Part of how the quality and diversity of Scherzer’s stuff manifests itself is his ability to put up absurd single-game numbers: You’re not going to hit that well if you don’t know what’s coming and couldn’t hit it even if you did. In the past five years, Scherzer has 17 starts with a game score of 80 or higher, including two no-hitters and a record-tying 20-strikeout game. Only Kershaw and Sale have more.
Outside of Kershaw, only Syndergaard and Arrieta can match Scherzer not only for quality of stuff but variety of stuff. When Hamels was talking about having three killer pitches, the next name out of his mouth was Syndergaard’s. If Syndergaard puts up a couple of 200-inning seasons and keeps pitching the way he has so far, this is a different conversation, but while the stuff is there, the numbers aren’t yet.
“Every time [Scherzer] goes out there he goes seven, eight, nine innings. … Just from a stuff standpoint, he’s top of the line, as good as anybody. Obviously, it’s hard to pinpoint anybody to follow Kershaw, but if I had to pick somebody, I’d pick Scherzer.
“If somebody’s no. 2 in the whole world, basically, then it’s the whole package. I don’t think you can pinpoint — it’s not just his fastball, it’s not just his changeup, it’s not just his durability. It’s everything.” — Alex Meyer, Los Angeles Angels
By now, you might have noticed a trend. The first guy on most of these leaderboards is Kershaw — he’s got the best command, the best stuff, the most durability. But Scherzer’s not the clear no. 2 in any individual category: He hasn’t thrown more innings than Price, his stuff isn’t better than Syndergaard’s or Arrieta’s, his per-inning results aren’t better than Sale’s, or Kluber’s, or even Cueto’s.

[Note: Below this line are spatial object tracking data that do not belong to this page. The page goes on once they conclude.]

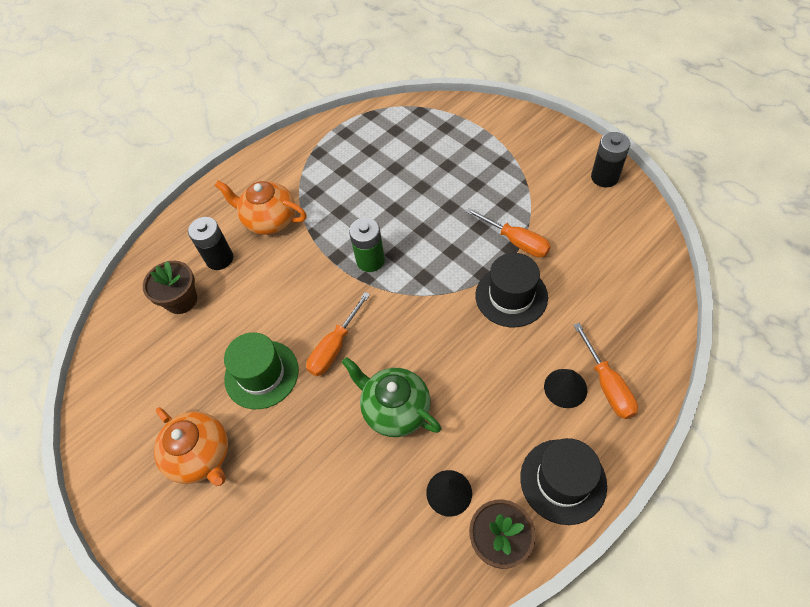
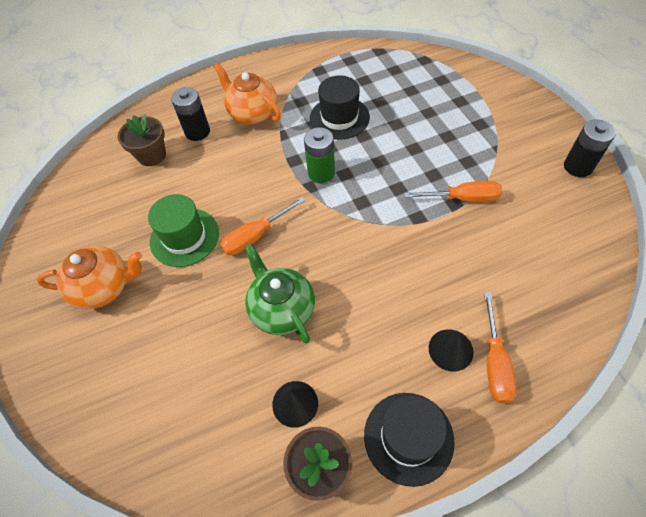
camera: 20 degrees right, 0 degrees up
(201, 456) = (104, 287): orange teapot -> orange teapot turned 75 degrees counterclockwise
(511, 296) = (435, 246): black hat -> black hat (339, 118)
(516, 241) = (463, 198): orange screwdriver -> orange screwdriver turned 60 degrees counterclockwise

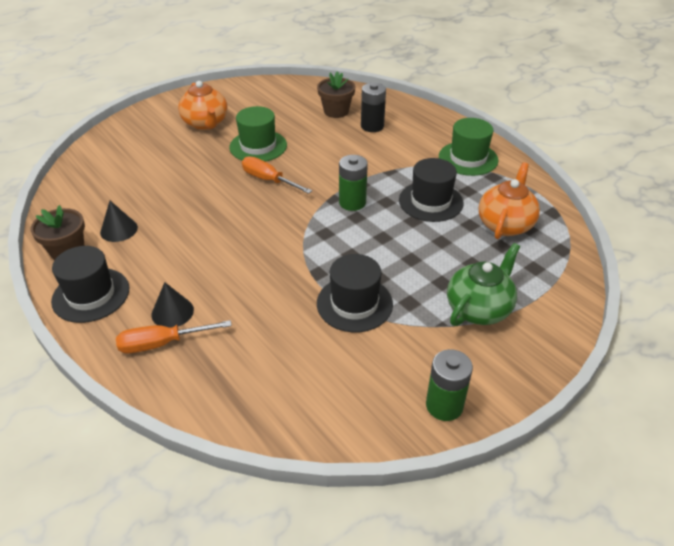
camera: 70 degrees right, 15 degrees down
(252, 113) = (409, 149): orange teapot -> orange teapot (505, 224)
(282, 309) = (200, 207): green teapot -> green teapot (479, 309)
(285, 78) = (468, 158): none -> green hat
(463, 198) = (354, 303): orange screwdriver -> black hat
(578, 167) = (444, 405): black battery -> green battery

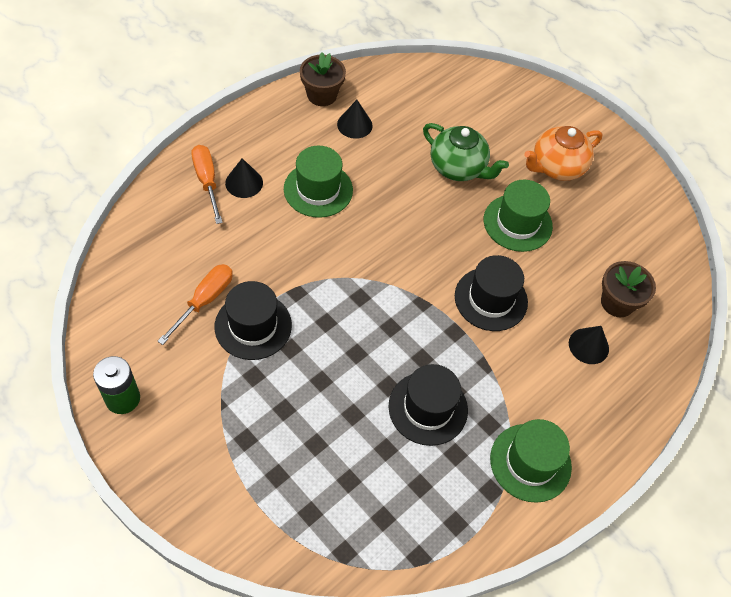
camera: 80 degrees right, 15 degrees up
(91, 295) = (265, 123): black hat -> black hat (491, 299)
(196, 256) = (318, 189): none -> green hat
(268, 180) = (451, 238): orange screwdriver -> orange screwdriver (205, 300)
(352, 203) = (417, 323): green battery -> none
(372, 126) = (588, 346): black battery -> black cone
(479, 309) = (244, 443): green teapot -> green teapot (458, 168)
(505, 224) = (390, 491): orange teapot -> none

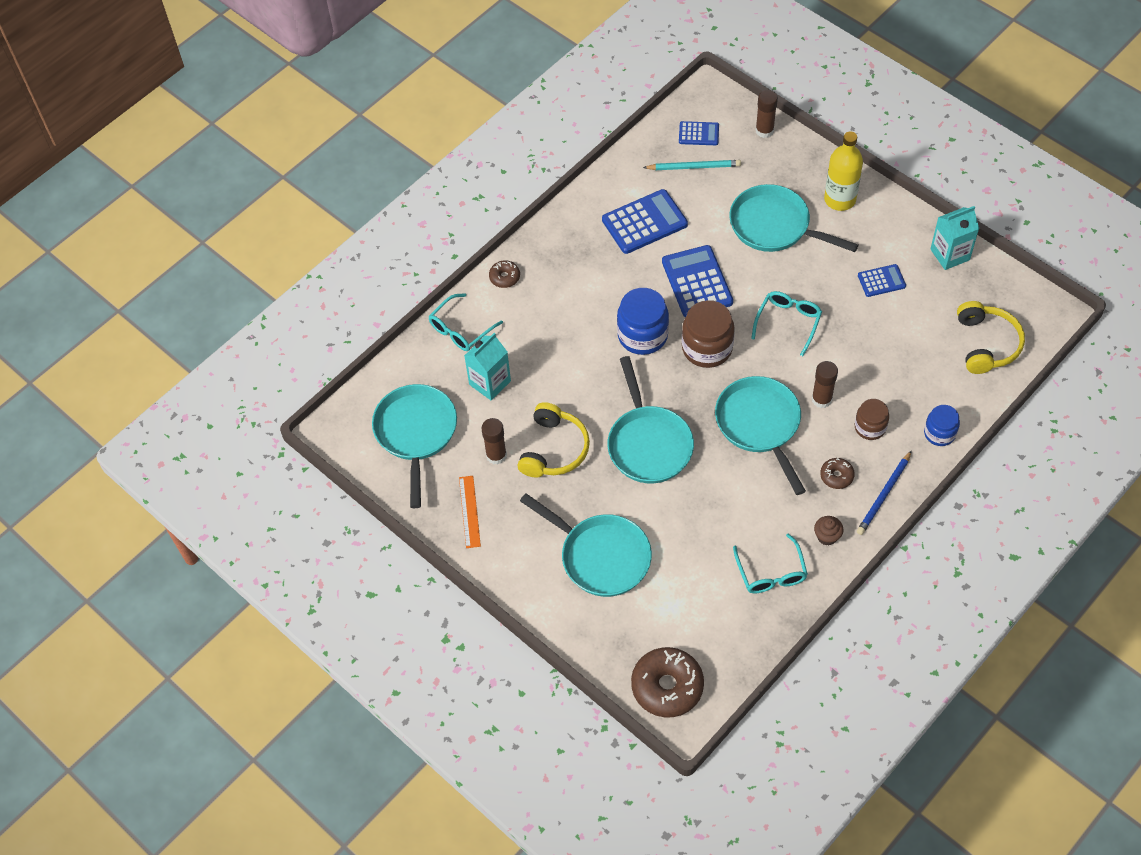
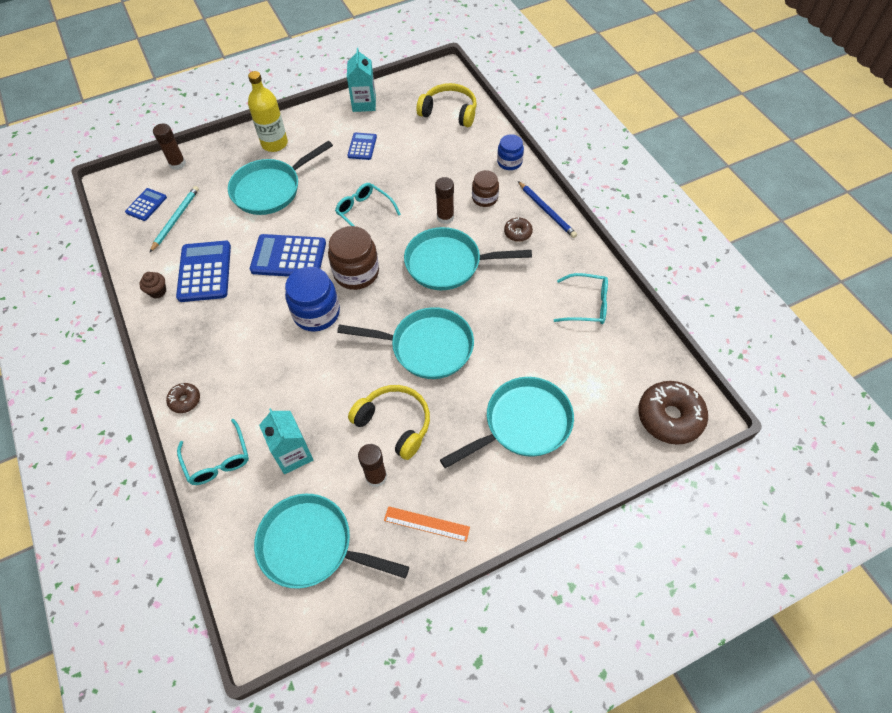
camera: 70 degrees left, 0 degrees up
(827, 536) = (568, 257): brown cupcake -> brown cupcake (157, 291)

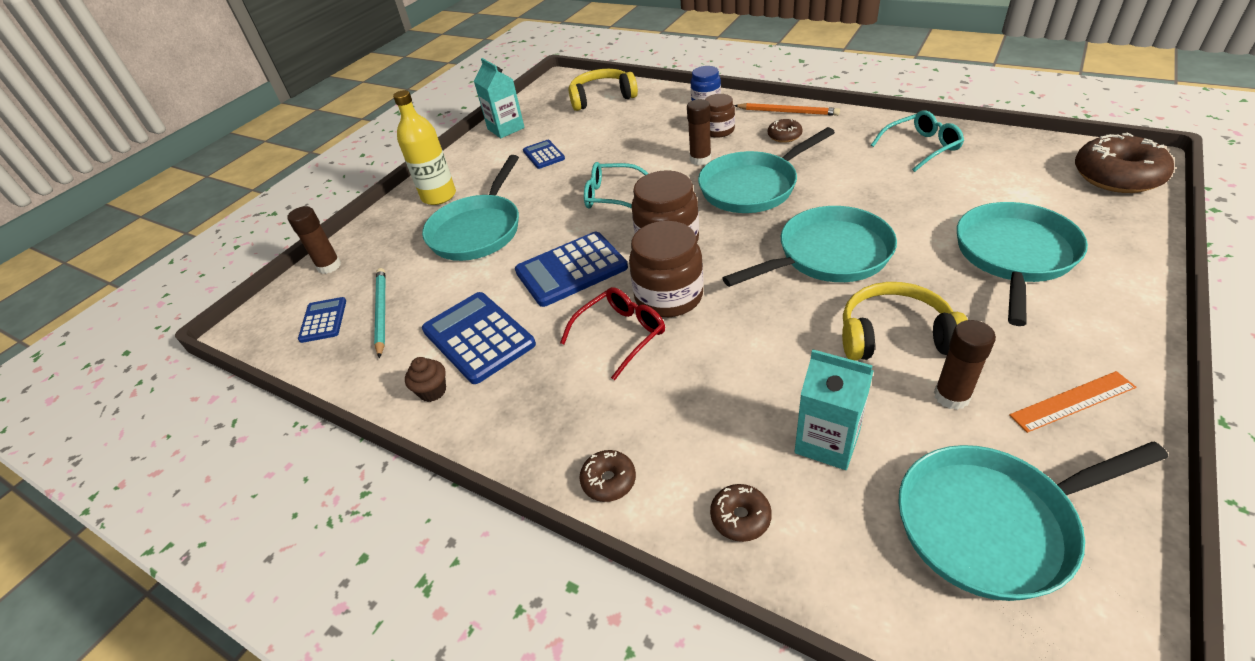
camera: 30 degrees left, 15 degrees down
(218, 460) = (740, 517): turquoise glasses -> brown donut
(269, 321) = (621, 334): none -> red glasses
(316, 313) = (668, 296): blue jar -> brown jar
(547, 211) = (787, 112): blue pencil -> orange pencil

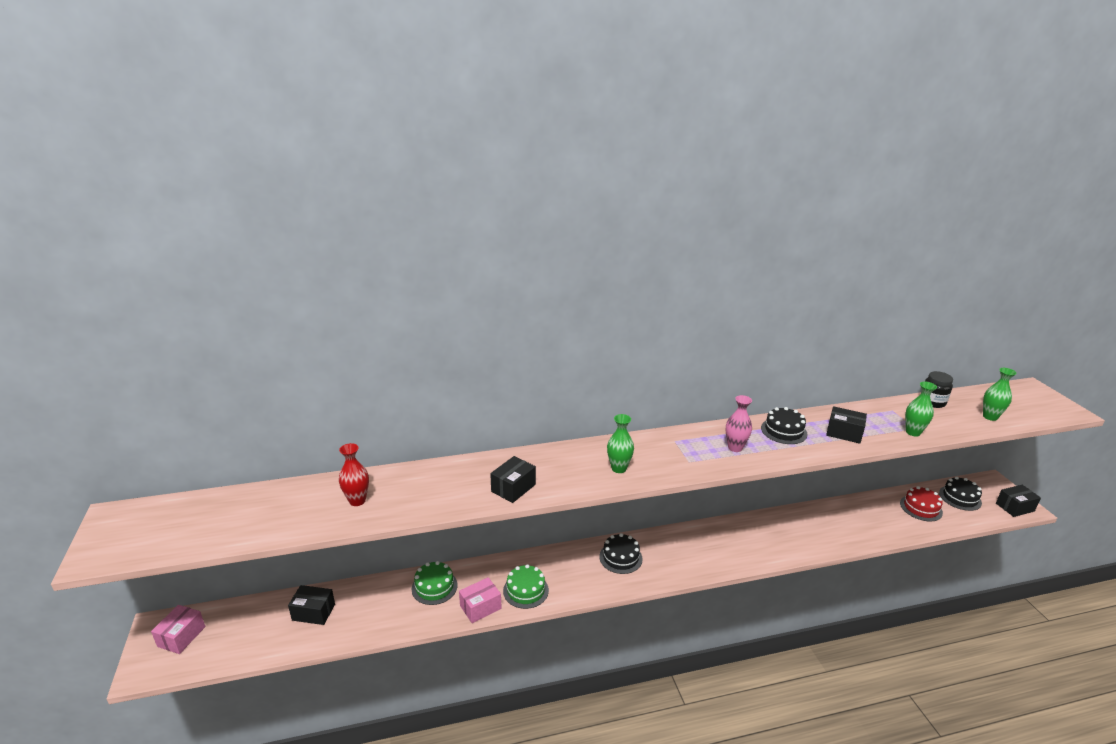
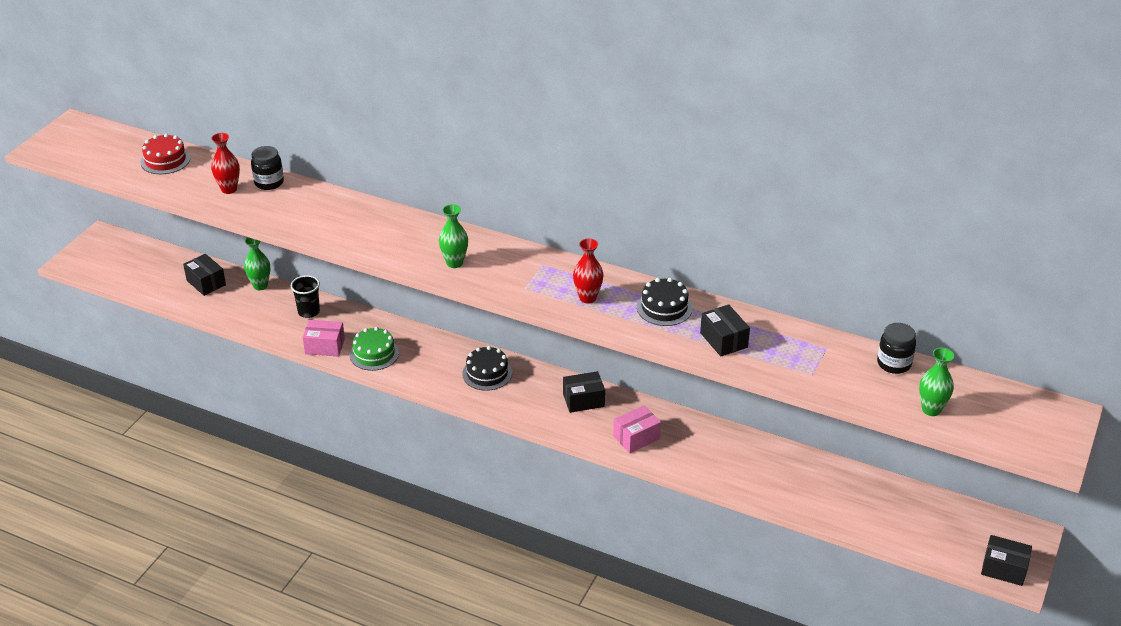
camera: 40 degrees right, 10 degrees up
(181, 636) = (110, 252): pink box -> pink box (636, 437)
(388, 479) = (269, 183): none -> black jar
(434, 587) = (309, 312): green cake -> black cup
(513, 488) = (349, 236): black box -> black box (583, 400)
(735, 448) = (587, 298): pink vase -> red vase
(913, 432) = (802, 376): green vase -> green vase (260, 286)
(921, 508) = (878, 504): red cake -> red cake (165, 160)
(960, 498) = (949, 523): black cake -> none

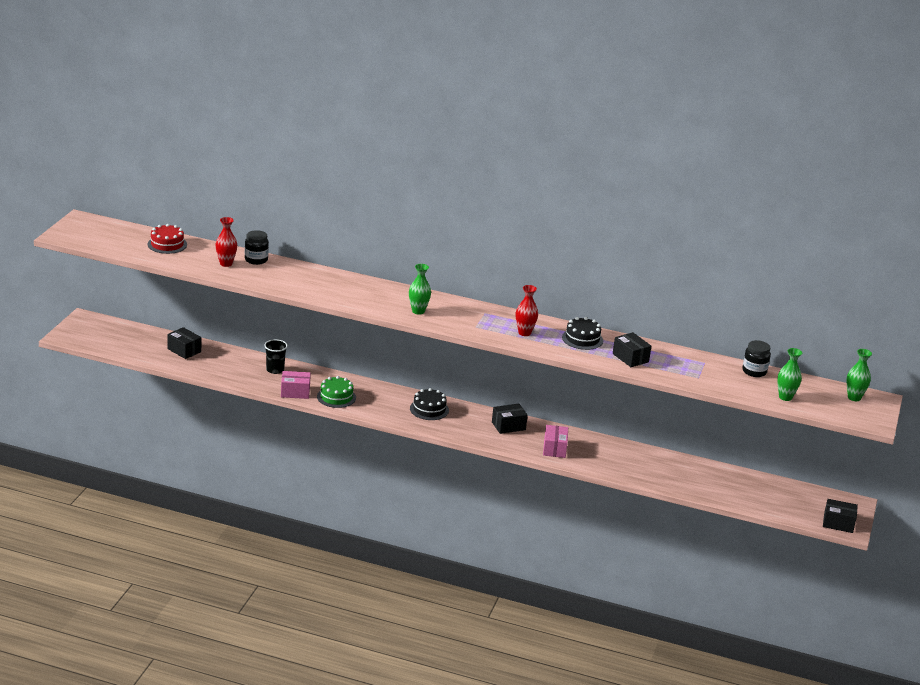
camera: 10 degrees left, 10 degrees down
(260, 286) = (229, 352): green vase -> green vase (854, 397)
(636, 437) = (554, 449): pink box -> pink box turned 45 degrees counterclockwise

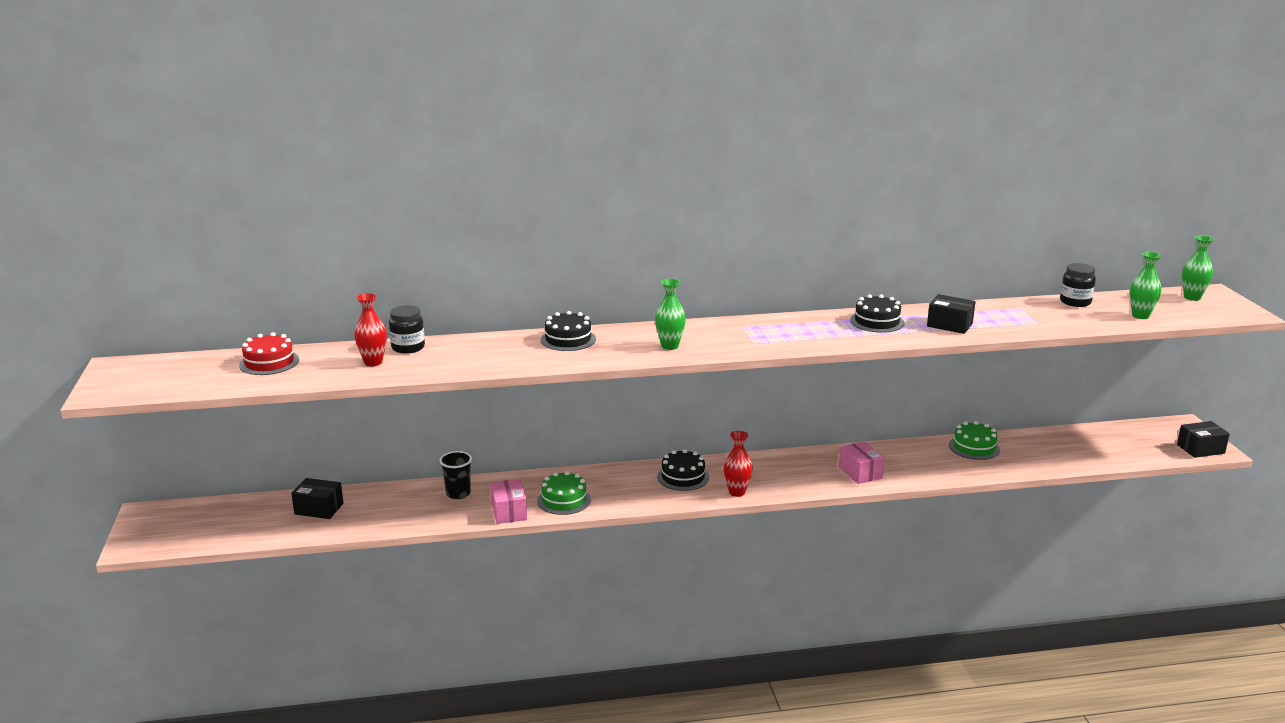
camera: 25 degrees left, 5 degrees down
(295, 392) = (509, 512): pink box -> pink box turned 75 degrees counterclockwise
(359, 285) = (568, 339): none -> black cake
(508, 426) = (785, 465): black box -> none
(524, 333) = (812, 333): red vase -> red vase (737, 492)
(662, 461) = (974, 447): none -> green cake

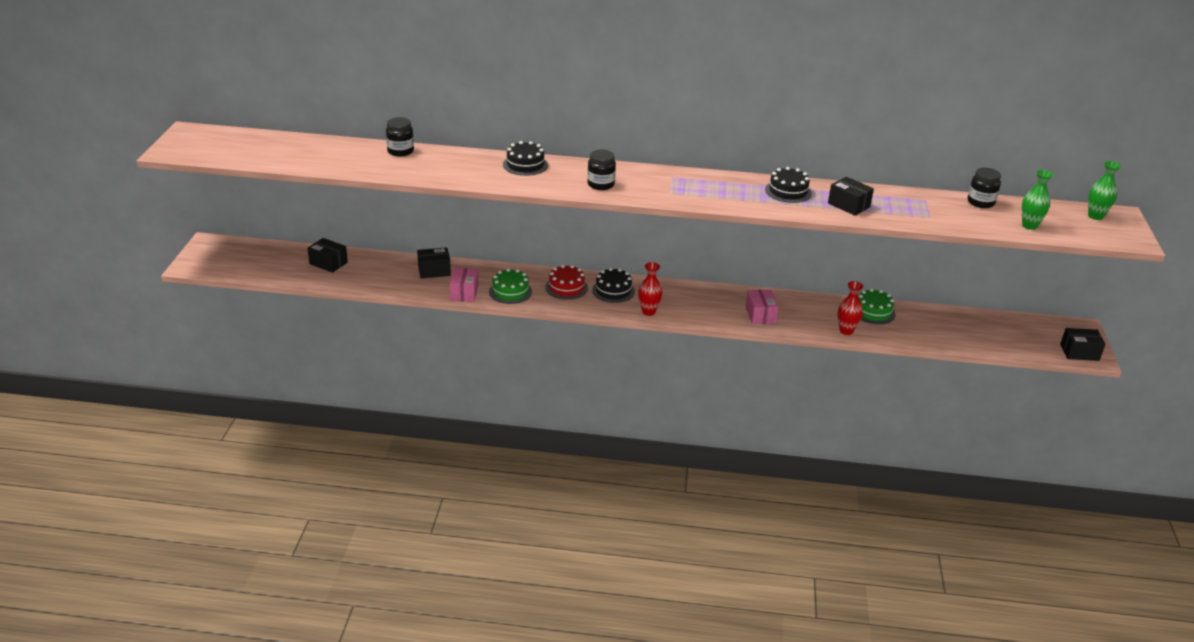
camera: 15 degrees right, 10 degrees up
(269, 362) = (294, 146): red cake -> red cake (566, 287)
(373, 362) = (368, 159): red vase -> red vase (846, 331)
(458, 494) = (434, 271): black cup -> black box
(670, 346) = (600, 184): green vase -> black jar

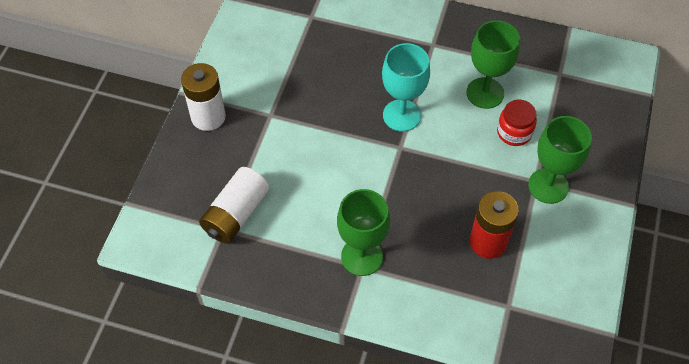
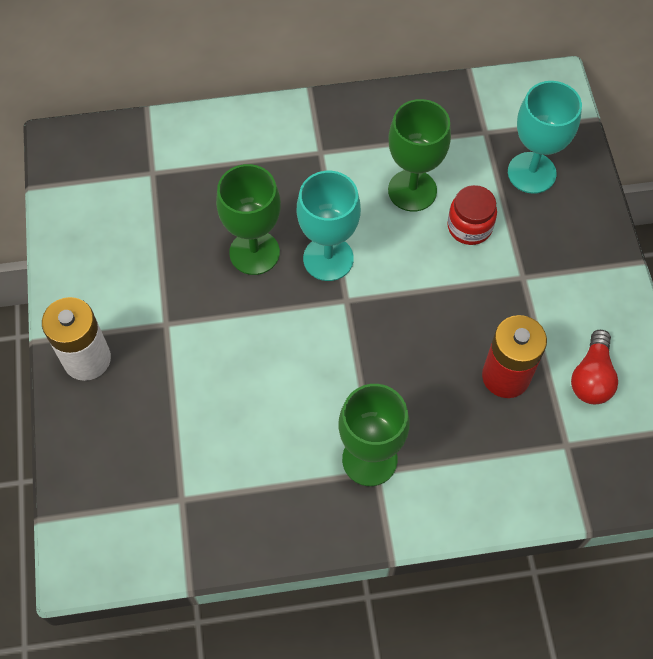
camera: 25 degrees left, 5 degrees up
(236, 214) = (188, 472): white battery -> none
(548, 186) = (539, 277): green goblet -> green goblet (254, 252)
(551, 268) = (591, 377): none -> red light bulb
(580, 113) = (531, 173): none -> turquoise goblet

When you put it all together, though, none of the other non-Kershaw options match up. He has command of a four-pitch arsenal, including a top-notch fastball, and in a business where just being able to make 30 starts a year is a huge asset, he’s one of the most durable pitchers in the game. There’s no one quality that makes Scherzer clearly better than other competitors, but nobody except Kershaw has all of the qualities that makes Scherzer so great.